- Born: 21 November 1963 Perth, Scotland
- Died: 22 January 2019 (aged 55) Auchterarder, Perth and Kinross, Scotland
- Education: Perth Academy
- Spouse: Kate Fairlie
- Culinary career
- Cooking style: British/French
- Rating Michelin stars ; ;
- Current restaurant Restaurant Andrew Fairlie ; ;

= Andrew Fairlie (chef) =

Scottish chef (1963–2019)

Andrew Fairlie (21 November 1963 – 22 January 2019) was a Scottish chef. He was the head chef of Restaurant Andrew Fairlie, an independent business within the Gleneagles Hotel and Resort in Auchterarder, Perth and Kinross. Restaurant Andrew Fairlie is one of two restaurants in Scotland with two Michelin stars.

== Early life and education ==
Fairlie was born in Perth, Scotland, and grew up in the city's Letham area.

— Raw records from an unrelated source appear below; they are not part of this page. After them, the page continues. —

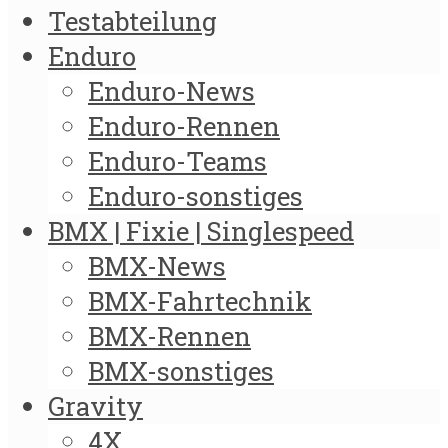
Testabteilung
Enduro
Enduro-News
Enduro-Rennen
Enduro-Teams
Enduro-sonstiges
BMX | Fixie | Singlespeed
BMX-News
BMX-Fahrtechnik
BMX-Rennen
BMX-sonstiges
Gravity
4X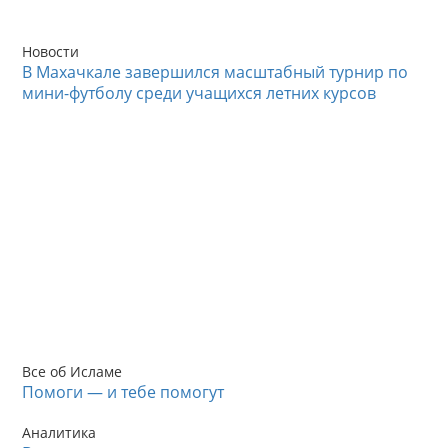
Новости
В Махачкале завершился масштабный турнир по
мини-футболу среди учащихся летних курсов
Все об Исламе
Помоги — и тебе помогут
Аналитика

At age 15, he began his training in Perth under chef Keith Podmore, having become interested in food after starting a job polishing glasses at a hotel. At age 20, he was awarded the first Roux Scholarship, giving him the chance to train with French chef Michel Guérard at Les Pres d'Eugenie in Les Landes. Fairlie also spent time working at the Hôtel de Crillon in Paris.

==Career==
After returning to the UK, he held a number of positions before returning home to Scotland. At One Devonshire Gardens—where he was appointed head chef in 1994—he won his first Michelin star, the only one in Glasgow at the time. Fairlie opened his own restaurant at the Gleneagles Hotel in 2001 and received a Michelin star within eight months. At Gleneagles he created his signature dish, a locally sourced lobster smoked over whisky barrel chips. He also began growing rare fruits and vegetables for use in his dishes. In 2005, Fairlie catered the 31st G8 summit. The restaurant was awarded a second Michelin star in 2006. In 2017, Restaurant Andrew Fairlie became the first Scottish establishment included in Les Grandes Tables du Monde, a guide listing the most distinguished restaurants in the world.

On 6 November 2018, Fairlie announced he would step down from his Gleneagles restaurant after revealing he had a terminal brain tumour, and would leave the operation of the restaurant to his head chef and business partner effective February 2019.

== Highlights and awards ==
In 2002, Hotels magazine voted Restaurant Andrew Fairlie one of the world's top ten hotel restaurants. In the same year he became the inaugural Scottish Chef of the Year. During the G8 Summit 2005 he cooked for the Queen and 44 of the world's leaders. In 2006, he was AA Chef's Chef of the Year. He was named a Relais & Chateaux Grand Chef du Monde in 2011, one of just seven in the UK. In 2012 Restaurant Andrew Fairlie topped the Sunday Times Food List of the top 100 UK restaurants.

== Politics ==
During the Scottish independence referendum in 2014, Fairlie declared his support for Scottish independence. He was a member of the Yes Scotland's campaign advisory board.

==Personal life==
Fairlie was first diagnosed with cancer in 2005. He was first married to Ashley, with whom he had two daughters, but the marriage ended in divorce. After receiving his terminal diagnosis, he married his partner, Kate, in November 2018.

His father Jim Sr. and brothers Philip Fairlie and Jim Jr. are all involved in politics with the Scottish National Party. Philip is a councillor while Jim Jr. is an MSP.

== Death ==
Fairlie died on 22 January 2019 from a brain tumour. His family announced his death.